> _Extract provided_:
⟨

Saturday, January 29, 2011

SALLY IS COMING BACK!!!

Sally Melville will return to Artisan Knitworks the weekend of May 21!!!  We don't have the schedule yet, nor the workshops' costs.   But!   We do know that one of the three workshops will probably be her brilliant Essential Skills (suitable for knitters of ALL levels, including advanced knitters) -- a course designed to teach new skills AND to correct errors that we pick up when we are self-taught.  Another probably will be her amazing course, Making the Most of Your Yarn Collection, which is THE essential course (lots of knitting involved!) if you want to use up what you already have in the closet and don't quite know how to do it imaginatively.    Call the studio quickly if you want to be put on a list for either of these workshops.  We have yet to designate a third workshop.  We're going to do a general survey first -- so read our newsletters in the next week or so.  We want to make sure that, in this dicey economy, everyone gets something they really want.  Stay tuned!!    svb

Sunday, January 23, 2011

Charity Knitting Dilemma

I have been puzzling over how to establish a charity-knitting group at Artisan Knitworks – headed by the wondrous Elaine Clark, who knits continually for Russian orphanages and a number of other worthy institutions – and now find myself confronting an unanticipated problem.  The orphanages want woolen socks, sweaters, etc.  It lasts, and it’s warmer than anything we ordinarily use for basic garments.  But other institutions want acrylic.   So I told Elaine that I didn’t want members of her group buying yarn at the Big Box Stores.  Why?  Because the yarn people ordinarily buy for so-called charity projects at those stores is often of really poor quality – and I have been yelling and yelling and yelling for years now about how women should respect their labor sufficient to rule out that kind of knitting stock.  So the question becomes:  Why would I recommend nasty yarn for charity projects and not for other projects?  I can’t.  Either we use a worthy fiber or we don’t.  But I’m not sure that Elaine agreed or understood, so I need to think it out carefully and come up with something more intelligible than the sputters I managed to come up with the other day.  In the meantime:  I need to find some really good quality acrylic yarns from companies with whom I already do business.   That will be a challenge.   First, I really don’t like plain worsted-weight acrylic.  It feels like fishing line to me.  But, second, it will cost more than at our Big Box friends.  So I’ll give a discount – but – it still can’t cost VERY much.   And, no, I don’t deal with either Plymouth or Cascade.  Ideas?

⟩

> _Problems to work on_:
a) Answer these questions using the knitting studio blog above, putting each answer on its own line with the same mark:
(i) Which weekend will Sally Melville return to Artisan Knitworks?
(ii) Who will head the charity-knitting group?
(iii) What does the writer say plain worsted-weight acrylic feels like?
b) Carry on the knitting studio blog above from the point where it ends.

[Items from a dataset]
⟨

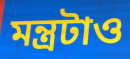
মন্ত্রটাও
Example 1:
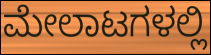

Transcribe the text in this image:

ಮೇಲಾಟಗಳಲ್ಲಿ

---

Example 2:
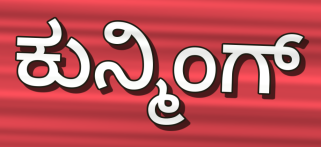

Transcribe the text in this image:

ಕುನ್ಮಿಂಗ್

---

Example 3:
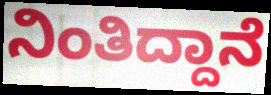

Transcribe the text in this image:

ನಿಂತಿದ್ದಾನೆ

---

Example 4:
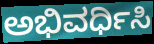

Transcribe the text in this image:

ಅಭಿವರ್ಧಿಸಿ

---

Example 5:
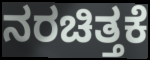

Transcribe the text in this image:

ನರಚಿತ್ತಕೆ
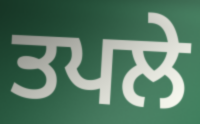
ਤਪਲੇ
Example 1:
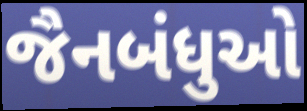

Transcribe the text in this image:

જૈનબંધુઓ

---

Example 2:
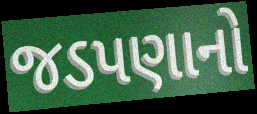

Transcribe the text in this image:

જડપણાનો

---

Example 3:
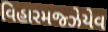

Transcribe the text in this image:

વિહારમજ્ઝેયેવ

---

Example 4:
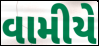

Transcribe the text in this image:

વામીયે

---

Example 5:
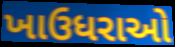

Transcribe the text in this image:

ખાઉધરાઓ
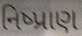
નિષ્પ્રાણ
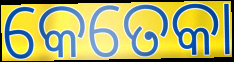
କେତେକା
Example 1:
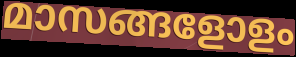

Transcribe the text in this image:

മാസങ്ങളോളം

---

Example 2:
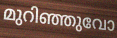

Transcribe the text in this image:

മുറിഞ്ഞുവോ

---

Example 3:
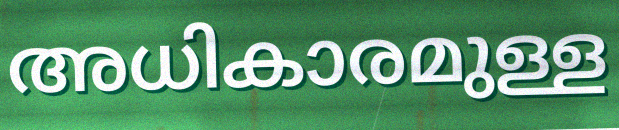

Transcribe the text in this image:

അധികാരമുള്ള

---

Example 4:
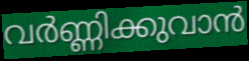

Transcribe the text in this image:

വർണ്ണിക്കുവാൻ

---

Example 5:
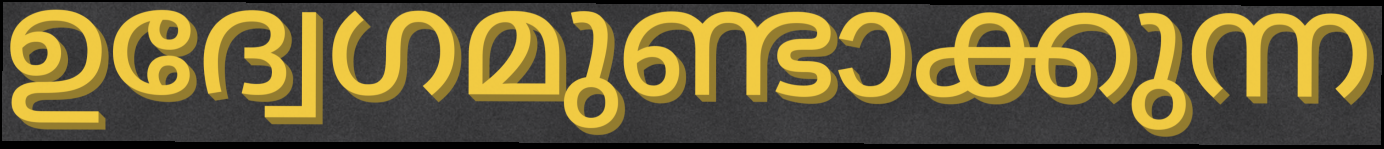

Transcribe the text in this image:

ഉദ്വേഗമുണ്ടാക്കുന്ന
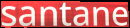
santane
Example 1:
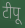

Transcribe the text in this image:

टीपू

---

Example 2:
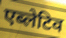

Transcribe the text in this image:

एब्लेटिव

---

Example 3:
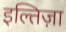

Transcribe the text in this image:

इल्तिज़ा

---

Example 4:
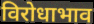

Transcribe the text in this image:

विरोधाभाव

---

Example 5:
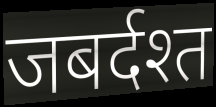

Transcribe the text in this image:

जबर्दश्त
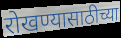
रोखण्यासाठीच्या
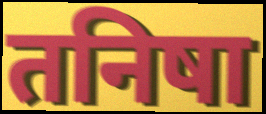
तनिषा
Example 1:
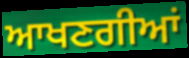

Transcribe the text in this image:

ਆਖਣਗੀਆਂ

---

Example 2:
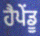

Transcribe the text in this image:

ਹੈਪੇਂਡੂ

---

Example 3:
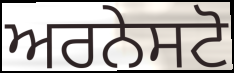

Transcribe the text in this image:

ਅਰਨੇਸਟੋ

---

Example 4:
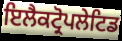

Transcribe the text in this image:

ਇਲੈਕਟ੍ਰੋਪਲੇਟਿਡ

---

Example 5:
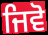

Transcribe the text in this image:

ਜਿਵੋ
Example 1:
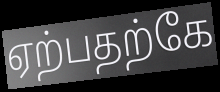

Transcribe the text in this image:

ஏற்பதற்கே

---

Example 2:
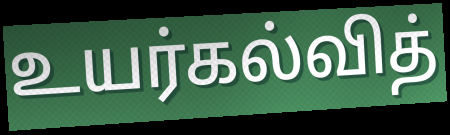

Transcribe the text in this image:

⟩

> _Expected results_:
a)
(i) The weekend of May 21
(ii) Elaine Clark
(iii) Fishing line

b)
Monday, January 17, 2011

Mea Culpa...

I apologize most heartily for being so negligent with this wonderful way to 'talk' with friends....The new semester started, of course, on the 11th, and I am feeling a bit like a skindiver struggling to find air under a thick layer of ice.  What a time these first few weeks always are!  Yesterday, a new student wrote me an e-mail to tell me, after one class period, that she "doesn't think much of history," and to ask, "What will you be doing to help?"  Now, this gives pause.  This is part of the idiotic assertiveness training (so-called) that students are getting, in a quite distorted form, in some of our public schools.  When you're feeling unhappy, make it someone else's burden.  So I had to write back and ask her please to come visit during an office hour -- at which point, I'll ask her how she knows that she doesn't think much of history -- certainly not from any experiences of MY classes.  I also have to say, don't I, that the work will be hers to undertake, not mine.  I get so weary of this kind of thing.   Time to retire.  I love teaching too much to get jaded.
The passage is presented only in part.